Some plateware is dipped as many as four times – or so the manufacturer claims, building up a significant thickness of .999 silver as opposed to the .925 of Sterling.
A friend of mine recently took a meat cover and platter and removed all the silver from it before re-plating. It had apparently had some water damage to the underlying metal. He recovered 137 grams of pure silver worth more or less that in US dollars.
CRWW
Thanks everyone for your help.
Food for thought…
The copyright mark is a symbol (©) used to indicate that a work is protected by copyright. It is here followed by the name of the copyright owner. While not legally mandatory, using the copyright symbol is a helpful reminder that a work is protected and can assist in enforcing copyright claims.
Exactly what the copyright refers to is a little less clear. It must be the name itself as the design of the scoop itself would have to have been protected by patent and, since it was a common design back to antiquity that would have been a contentious claim.
Better would have been trademark protection of the name as later the trumpet became the firm’s trademark.
However The first British trademark, the Bass Brewery’s red triangle logo, was not registered un til January 1, 1876 when The Trade Mark Registration Act 1875, which allowed for formal registration of trademarks, became effective.
This is some indication the items were made between 1836 when the name was adopted and 1875.
Elsewhere in this blog I wrote a little about early attempts by Victorian silversmiths to protect intellectual property mostly of the designs superimposed on the silver rather than patent for implement itself.
CRWW
Thanks fof the information. Very interesting.
Is anyone interested in adding these skewers to their collections?
I’m open to offers…
I have, upon further reflection, decided that while all my comments about the three forms of intellectual property protection; trademark, copyright and patent, remain accurate, none of them apply to the circled c on your set of plated Dixon & Co skewers. The mark is simply an internal mark to identify inventory or factory source rather similar to the old tally marks often found on sterling under or near the sponsor’s mark.
I draw this conclusion from two facts, first that I have never seen copyright claimed by mark on UK silver, it would be superfluous given the UK mandated hallmarking registration system, and secondly that another Dixon plated skewer illustrated here contains a circled capital B.
Copyright, the ownership of words, music or design, artwork is inherent in the work to the creator whether specifically claimed or not and unless assigned to the publisher.
So in this blog for instance, there is a “terms” sheet governing ownership of material submitted to the blog. The term sheet may have been " borrowed" from a US term sheet on another website as it refers to “States or Provinces” usuallly meaning American or Canadian.(That, in itself, may be an infringement of copyright although lawyers do it all the time and call it “boilerplate”).
Also this term sheet does not specifically claim that anything submitted to it becomes the property of the blog proprietors, although that is usually the intention.
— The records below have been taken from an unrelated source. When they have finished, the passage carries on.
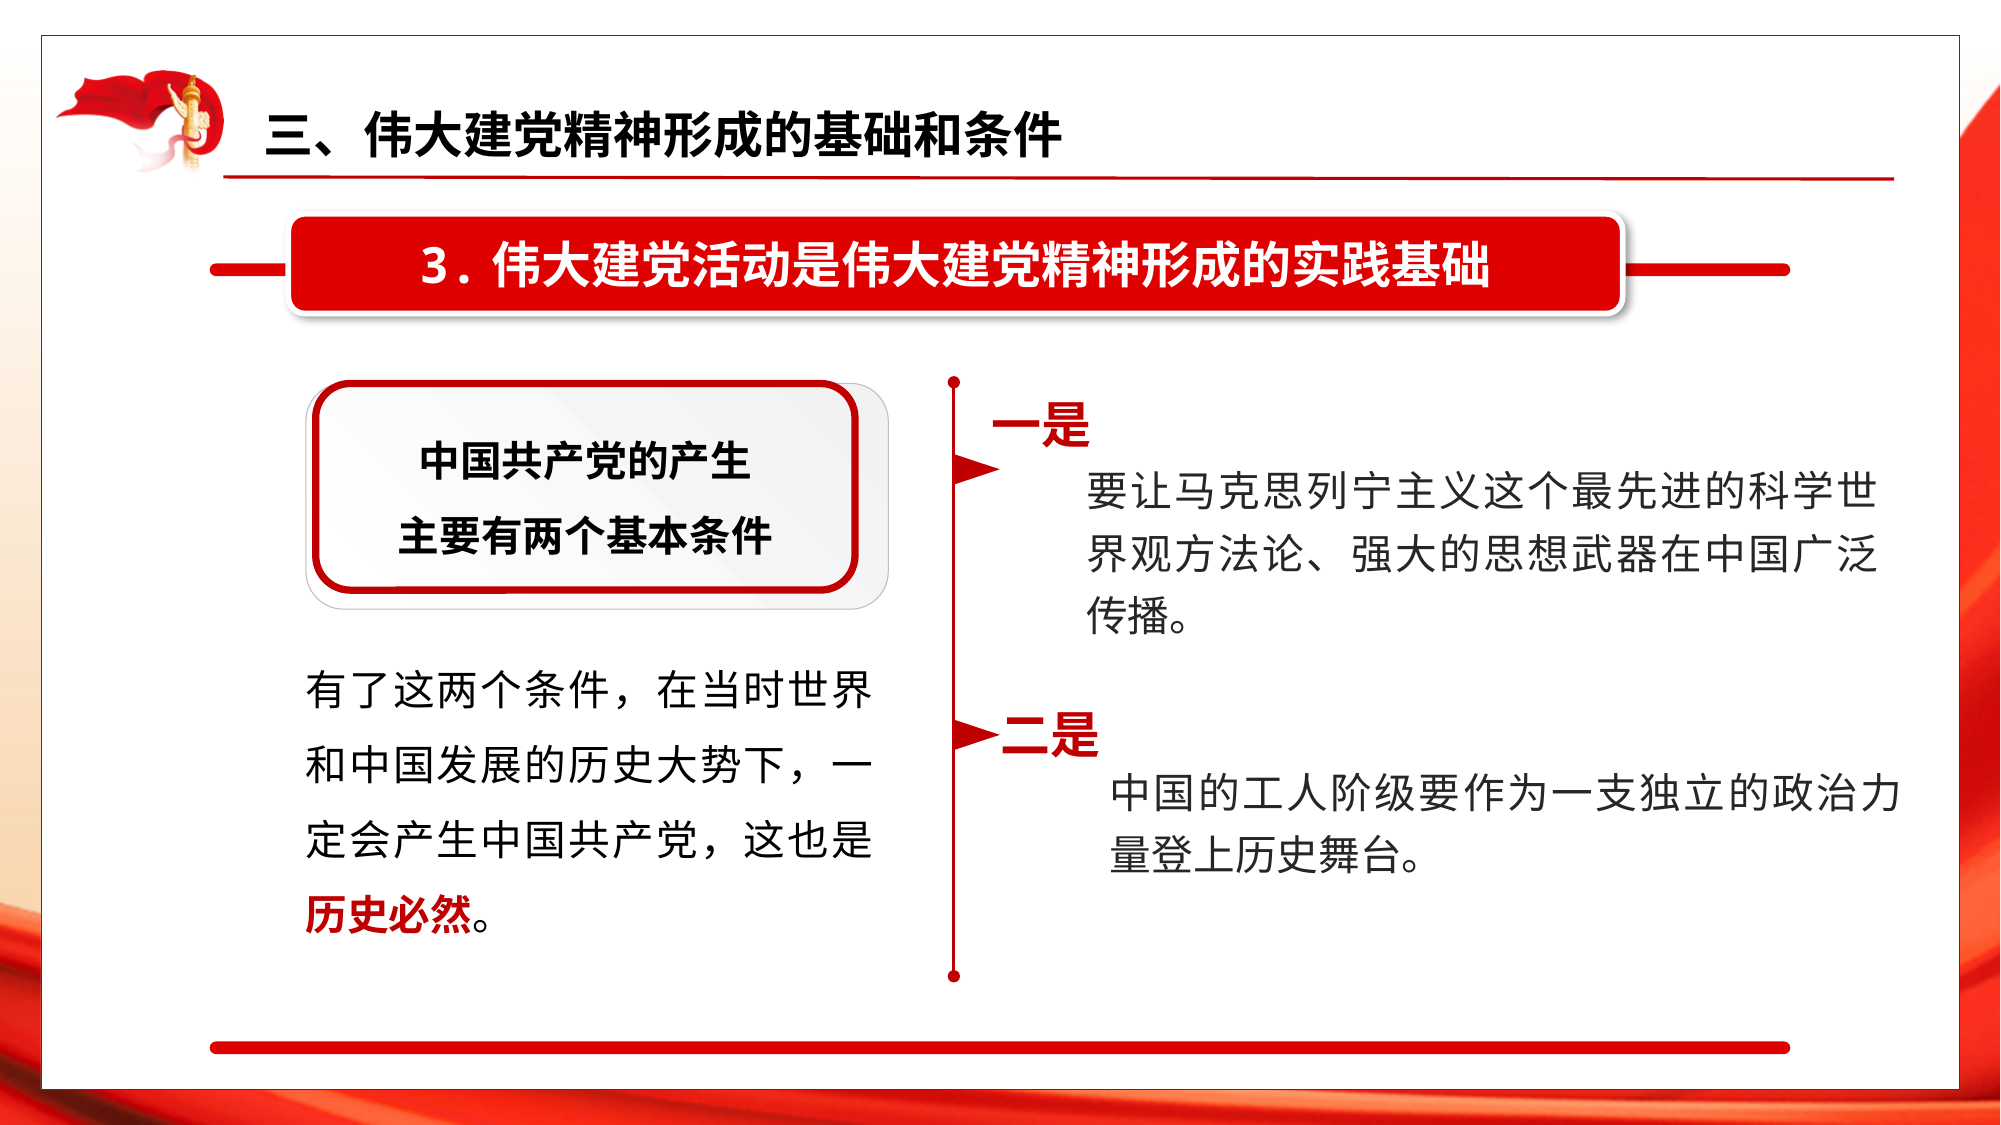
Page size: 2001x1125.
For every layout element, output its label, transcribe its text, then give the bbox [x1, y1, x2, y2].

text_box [288, 382, 1917, 977]
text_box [223, 176, 1895, 180]
text_box 3.伟大建党活动是伟大建党精神形成的实践基础 [288, 213, 1623, 263]
picture [0, 0, 2001, 1125]
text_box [209, 263, 1791, 1055]
text_box 三、伟大建党精神形成的基础和条件 [190, 65, 1122, 171]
While web publishers generally want control over product — words or design or music submitted – they are equally anxious to avoid responsibility for errors — such as concluding a circled c is copyright claim rather than an inventory identification by the factory.
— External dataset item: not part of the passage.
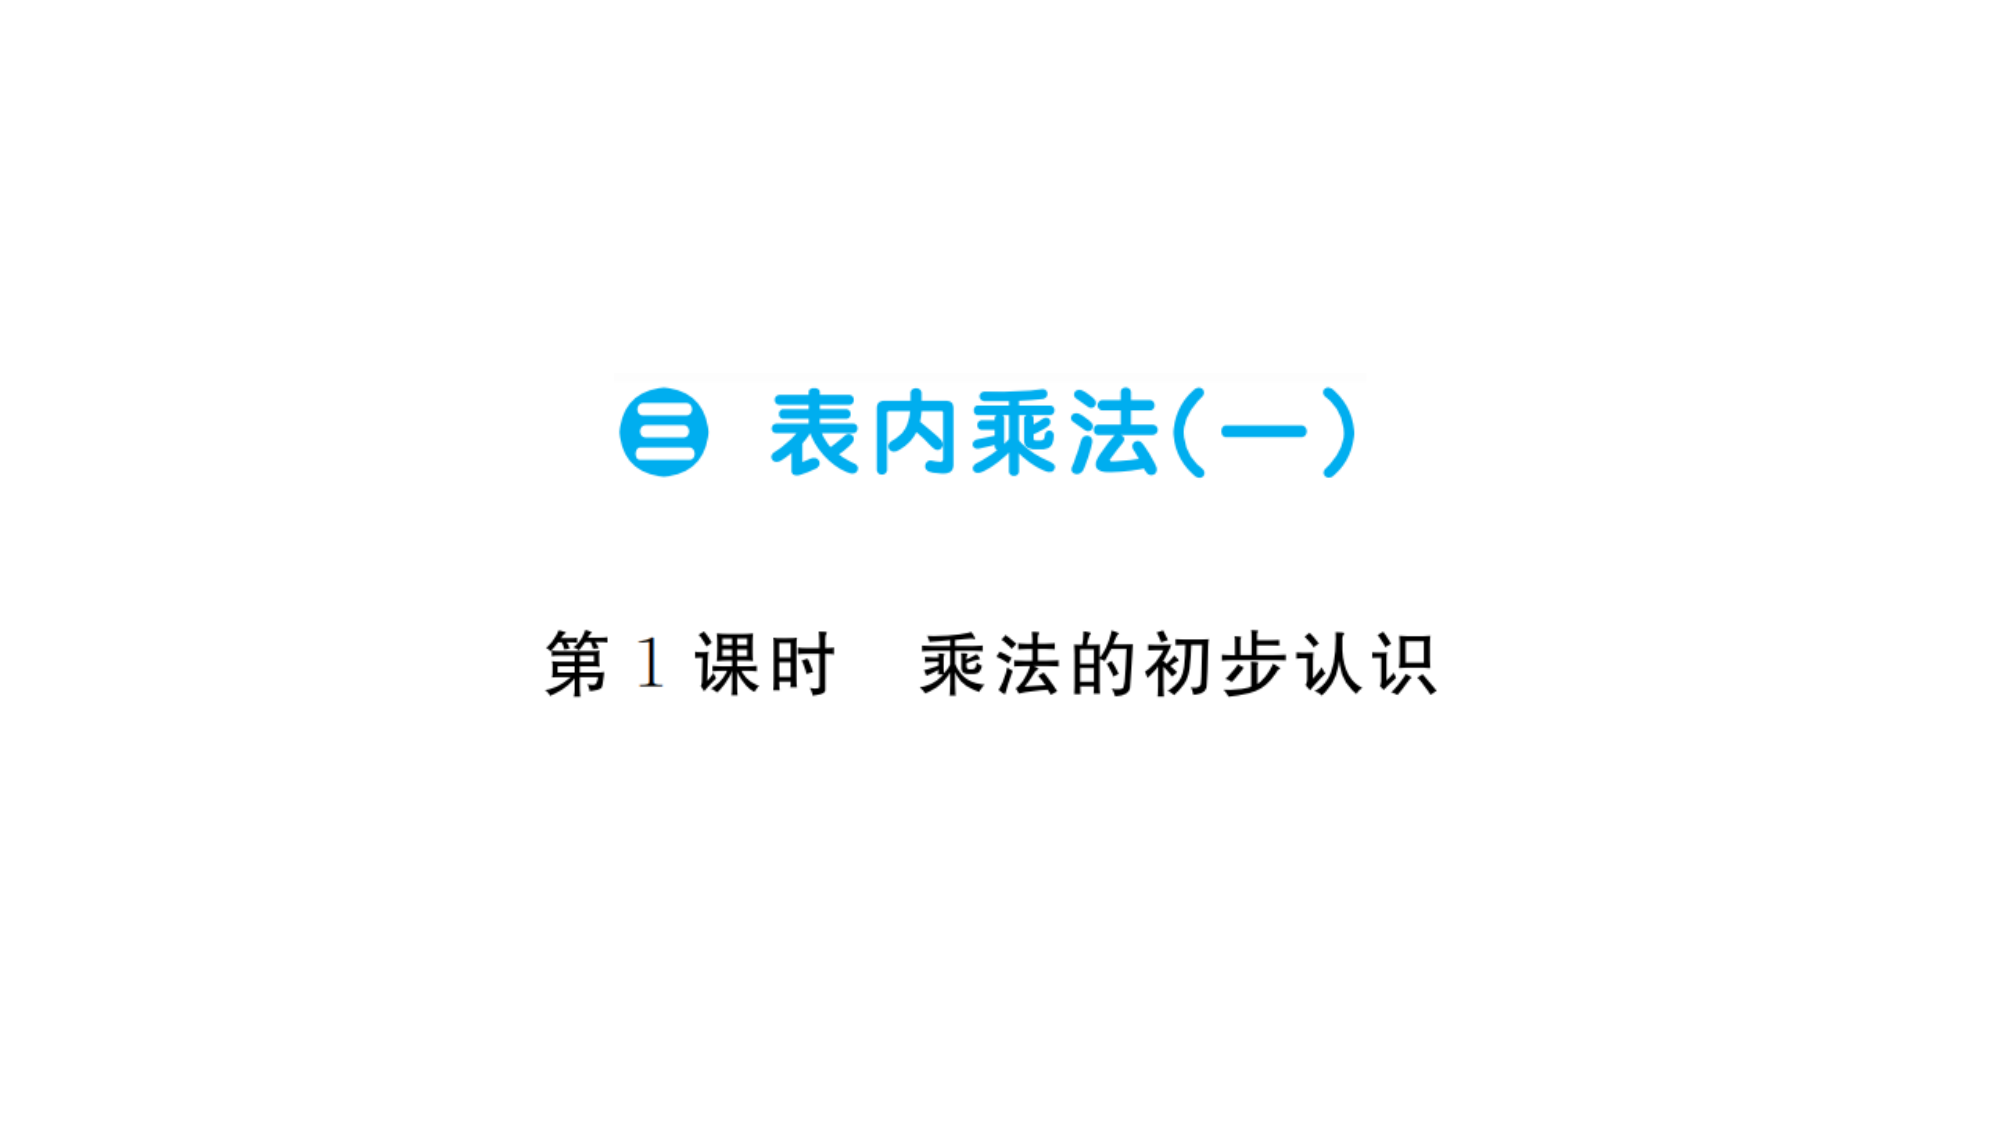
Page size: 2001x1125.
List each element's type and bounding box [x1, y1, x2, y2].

picture [539, 597, 1446, 725]
picture [610, 373, 1367, 493]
As billions of dollars rest of these matters and as legislation in each country, is usually determined by the degree of control the web publishers have over the legislators – apparently a lot in the US and not so much in Europe— rules change from time to time.
The greatest sufferers are the private artists, especially musicians who lose billions in royalty revenues and newspapers whose articles are taken and republished without remit.
Taylor Swift, has come up with a novel way of protecting her songs using corporate legislation which may well dictate a way forward for some.